▶ Aim of the task: From the records that follow, return exactly the lines beginning at the one that contains "Train derails in" and ending at the one that contains "WADENA, Sask. -- A", pictures left out.

▶ Data:
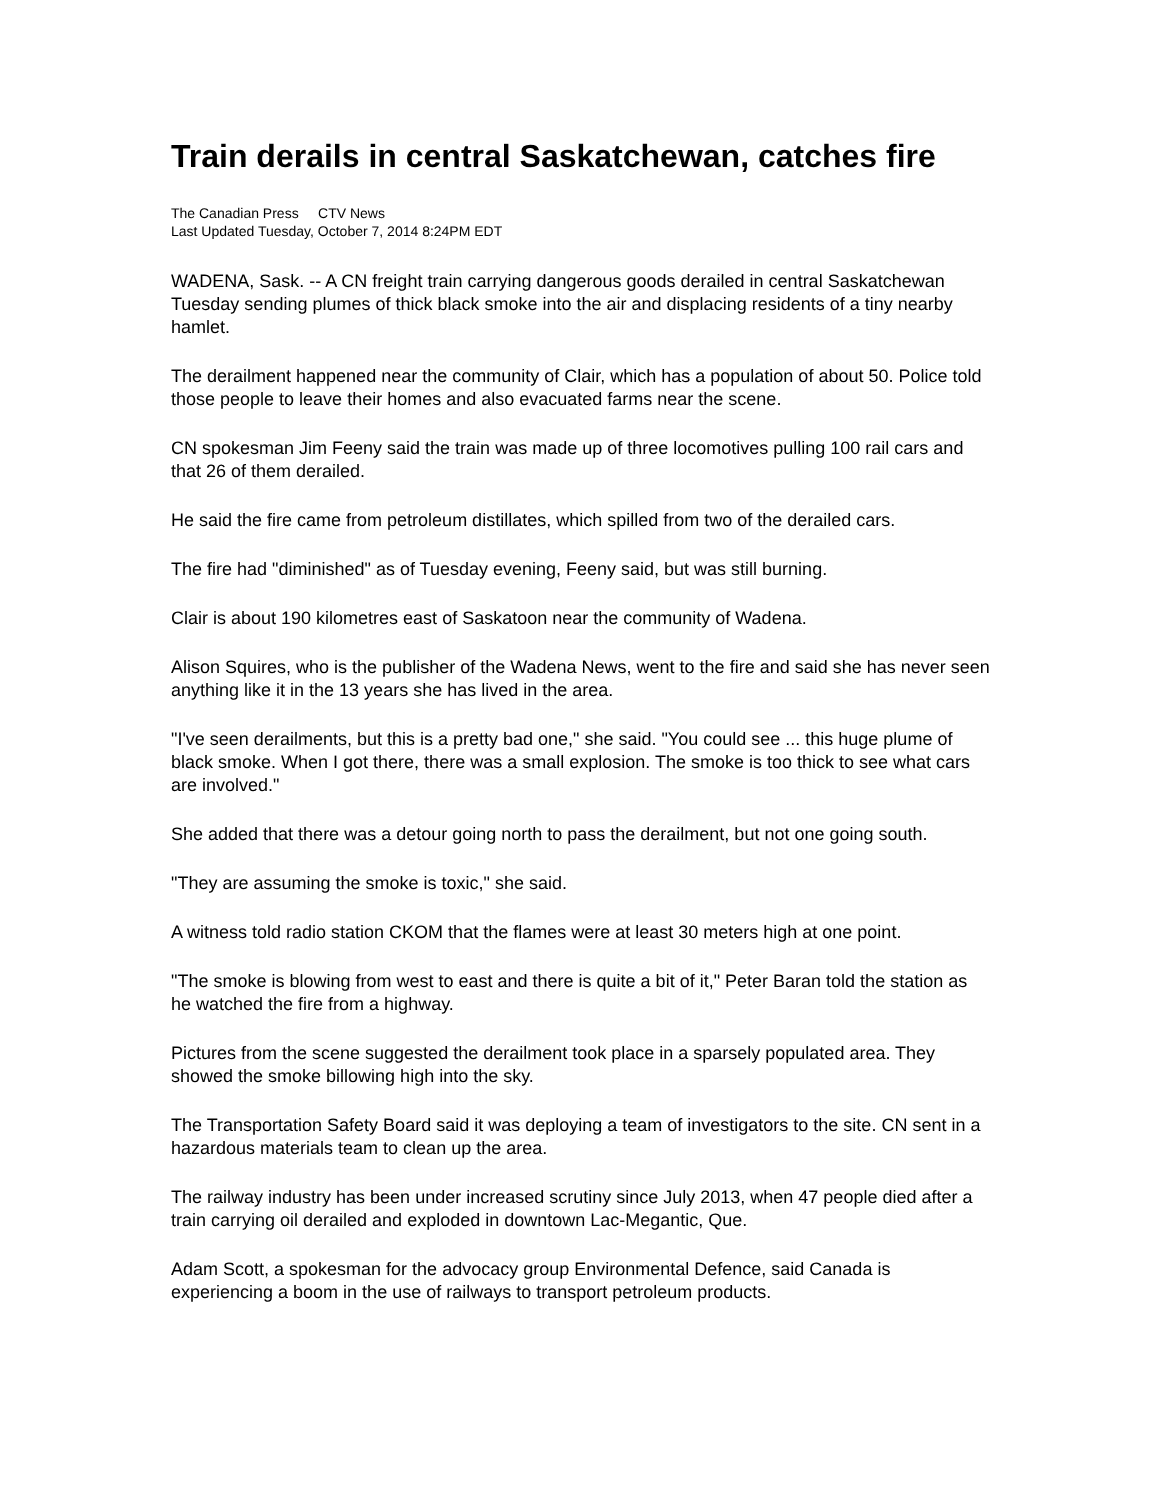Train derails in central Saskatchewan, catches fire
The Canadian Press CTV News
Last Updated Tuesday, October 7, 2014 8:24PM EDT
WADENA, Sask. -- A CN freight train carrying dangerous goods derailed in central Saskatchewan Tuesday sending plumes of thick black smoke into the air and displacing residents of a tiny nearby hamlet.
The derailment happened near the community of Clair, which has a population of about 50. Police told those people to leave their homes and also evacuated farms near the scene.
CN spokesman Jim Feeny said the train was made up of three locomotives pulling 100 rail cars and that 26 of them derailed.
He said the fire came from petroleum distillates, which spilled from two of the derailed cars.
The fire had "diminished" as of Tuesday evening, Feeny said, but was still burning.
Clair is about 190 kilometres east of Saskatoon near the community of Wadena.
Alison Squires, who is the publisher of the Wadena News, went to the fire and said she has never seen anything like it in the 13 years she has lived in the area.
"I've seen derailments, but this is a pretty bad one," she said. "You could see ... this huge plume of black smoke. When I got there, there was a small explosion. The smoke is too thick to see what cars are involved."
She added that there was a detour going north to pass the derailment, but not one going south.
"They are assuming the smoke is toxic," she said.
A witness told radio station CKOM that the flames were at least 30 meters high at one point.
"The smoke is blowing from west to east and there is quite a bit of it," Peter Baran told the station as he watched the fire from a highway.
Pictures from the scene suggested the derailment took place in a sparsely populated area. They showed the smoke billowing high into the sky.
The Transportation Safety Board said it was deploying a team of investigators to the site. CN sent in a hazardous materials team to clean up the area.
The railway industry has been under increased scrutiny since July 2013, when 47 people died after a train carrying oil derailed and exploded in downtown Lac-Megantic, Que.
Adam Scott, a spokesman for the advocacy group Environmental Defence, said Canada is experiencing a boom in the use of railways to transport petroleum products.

==

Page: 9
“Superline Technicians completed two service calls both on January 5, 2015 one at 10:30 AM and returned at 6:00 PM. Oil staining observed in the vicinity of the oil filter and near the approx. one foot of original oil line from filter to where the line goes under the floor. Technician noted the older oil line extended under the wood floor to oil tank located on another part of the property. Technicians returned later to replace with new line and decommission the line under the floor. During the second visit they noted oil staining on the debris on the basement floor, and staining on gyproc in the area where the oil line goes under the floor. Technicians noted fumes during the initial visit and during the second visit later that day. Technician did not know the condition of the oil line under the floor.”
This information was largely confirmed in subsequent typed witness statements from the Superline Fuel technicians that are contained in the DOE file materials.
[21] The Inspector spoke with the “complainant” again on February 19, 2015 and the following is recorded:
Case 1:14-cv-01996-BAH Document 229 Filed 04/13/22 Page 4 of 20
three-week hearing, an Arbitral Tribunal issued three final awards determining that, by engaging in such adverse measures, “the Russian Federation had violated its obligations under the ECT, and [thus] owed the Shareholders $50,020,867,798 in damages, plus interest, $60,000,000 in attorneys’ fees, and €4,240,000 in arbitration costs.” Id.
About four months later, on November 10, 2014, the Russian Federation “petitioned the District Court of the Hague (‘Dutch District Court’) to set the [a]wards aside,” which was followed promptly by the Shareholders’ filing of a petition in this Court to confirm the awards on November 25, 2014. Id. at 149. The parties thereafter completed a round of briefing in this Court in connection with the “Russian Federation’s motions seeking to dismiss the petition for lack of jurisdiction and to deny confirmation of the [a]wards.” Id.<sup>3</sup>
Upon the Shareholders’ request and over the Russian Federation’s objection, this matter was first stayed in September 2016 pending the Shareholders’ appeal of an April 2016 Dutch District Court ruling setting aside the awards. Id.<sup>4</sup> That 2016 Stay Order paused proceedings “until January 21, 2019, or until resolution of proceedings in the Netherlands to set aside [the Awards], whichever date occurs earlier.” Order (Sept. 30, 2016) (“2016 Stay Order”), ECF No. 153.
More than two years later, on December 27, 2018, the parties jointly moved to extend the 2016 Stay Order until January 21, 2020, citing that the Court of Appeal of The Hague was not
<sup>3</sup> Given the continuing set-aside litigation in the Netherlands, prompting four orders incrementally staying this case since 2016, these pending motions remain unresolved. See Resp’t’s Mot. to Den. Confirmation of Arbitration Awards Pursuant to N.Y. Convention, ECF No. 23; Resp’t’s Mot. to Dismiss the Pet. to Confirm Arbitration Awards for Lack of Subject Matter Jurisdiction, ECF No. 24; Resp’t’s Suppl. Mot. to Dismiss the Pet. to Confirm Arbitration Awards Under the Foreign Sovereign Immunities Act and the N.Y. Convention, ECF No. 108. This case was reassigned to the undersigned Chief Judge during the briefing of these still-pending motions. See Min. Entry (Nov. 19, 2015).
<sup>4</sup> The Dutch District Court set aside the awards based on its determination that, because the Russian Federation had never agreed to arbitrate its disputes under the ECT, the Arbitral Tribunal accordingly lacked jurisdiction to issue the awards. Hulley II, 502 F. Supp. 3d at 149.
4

▶ Solution to the problem:
Train derails in central Saskatchewan, catches fire
The Canadian Press CTV News
Last Updated Tuesday, October 7, 2014 8:24PM EDT
WADENA, Sask. -- A CN freight train carrying dangerous goods derailed in central Saskatchewan Tuesday sending plumes of thick black smoke into the air and displacing residents of a tiny nearby hamlet.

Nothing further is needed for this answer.